_DATA FOR PROCESSING_.
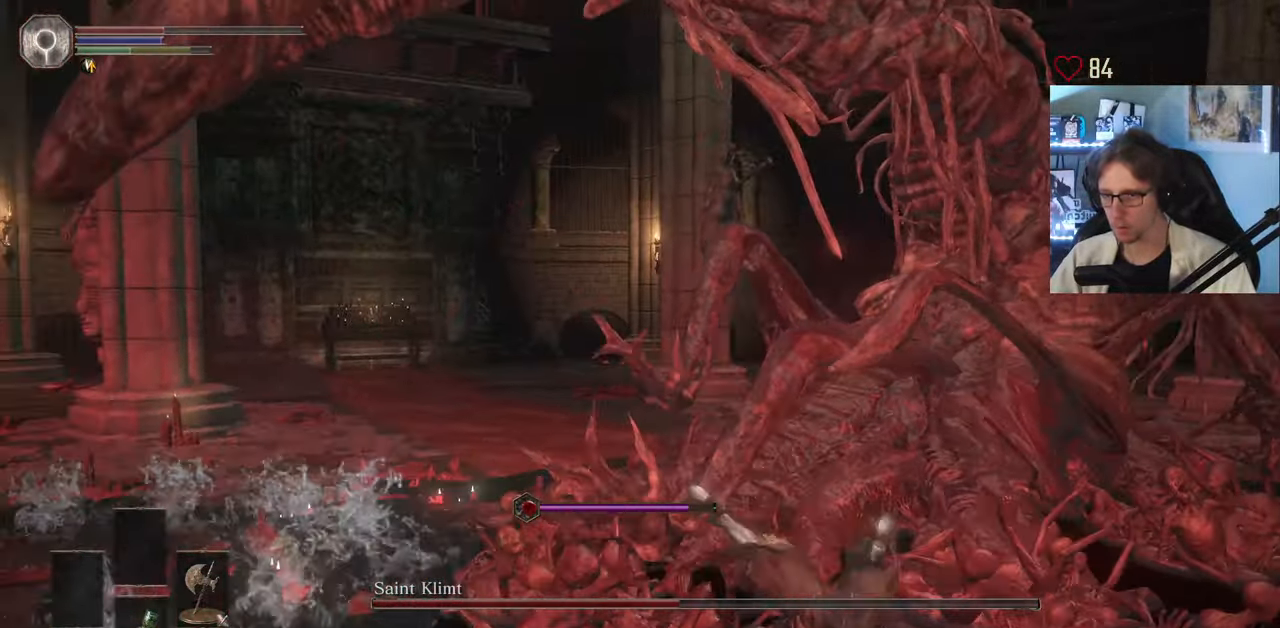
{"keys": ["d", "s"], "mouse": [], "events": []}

--

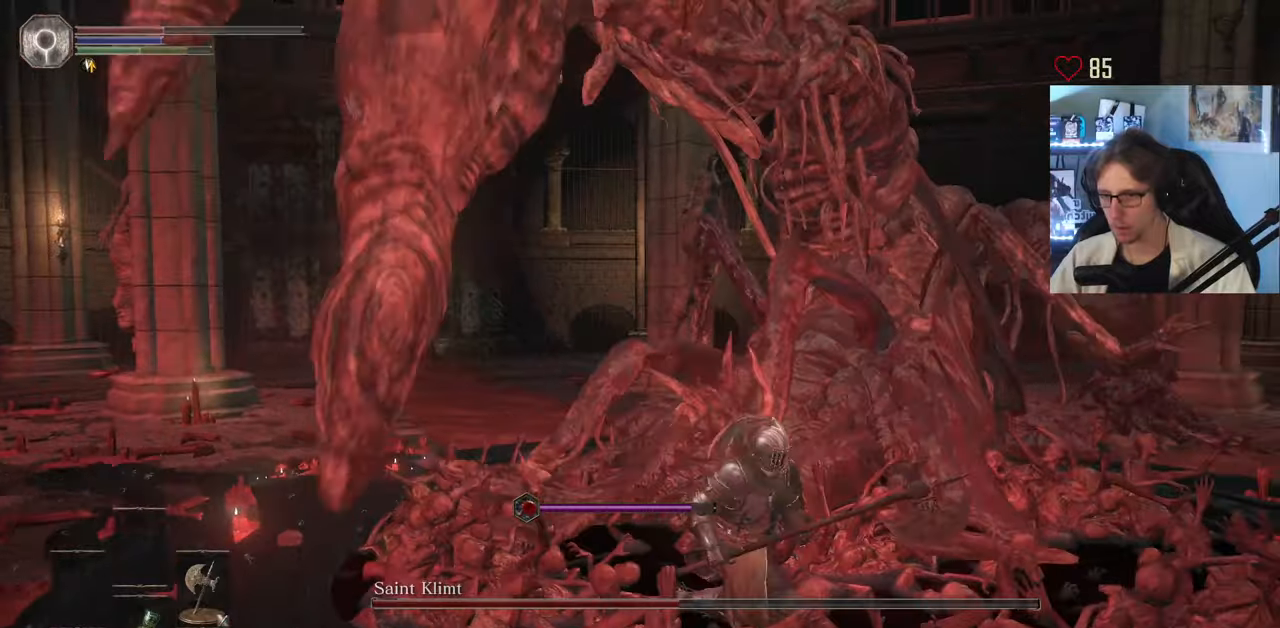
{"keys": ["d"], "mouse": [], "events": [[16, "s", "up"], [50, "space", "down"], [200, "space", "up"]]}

* * *

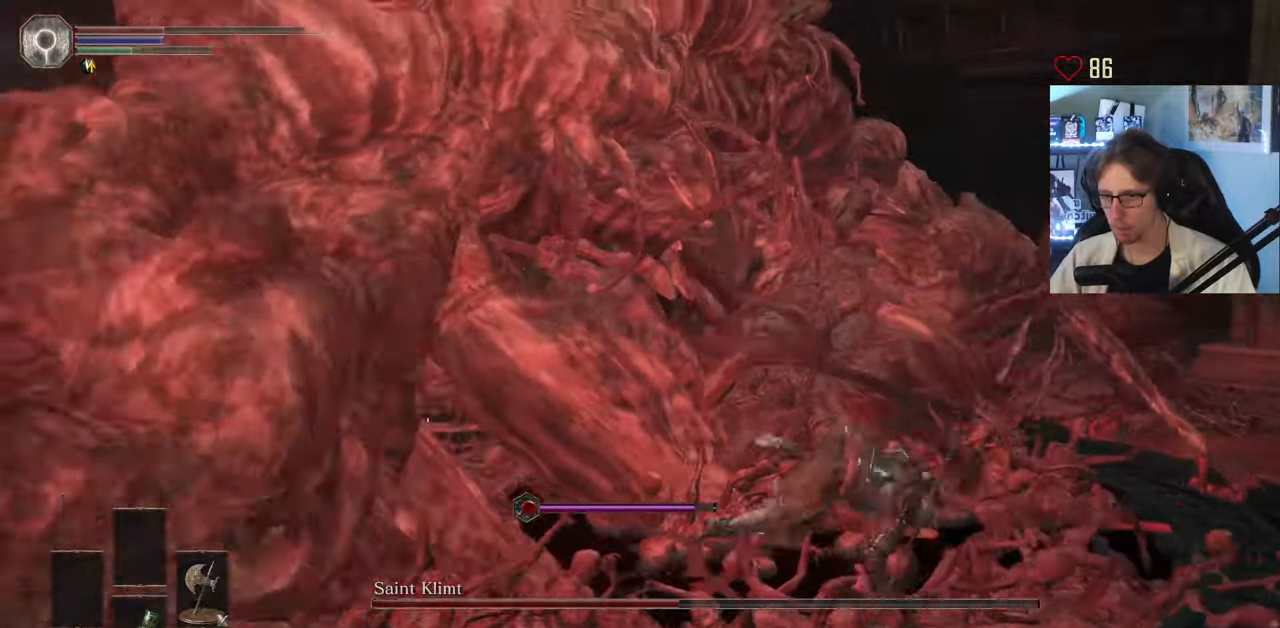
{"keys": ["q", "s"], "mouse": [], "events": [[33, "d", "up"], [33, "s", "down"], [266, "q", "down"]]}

_PROBLEM REQUIREMENTS_. Your answer should consist of the lines from the listing that hold the word "down".

_RESULT OF THIS TASK_.
{"keys": ["d"], "mouse": [], "events": [[16, "s", "up"], [50, "space", "down"], [200, "space", "up"]]}
{"keys": ["q", "s"], "mouse": [], "events": [[33, "d", "up"], [33, "s", "down"], [266, "q", "down"]]}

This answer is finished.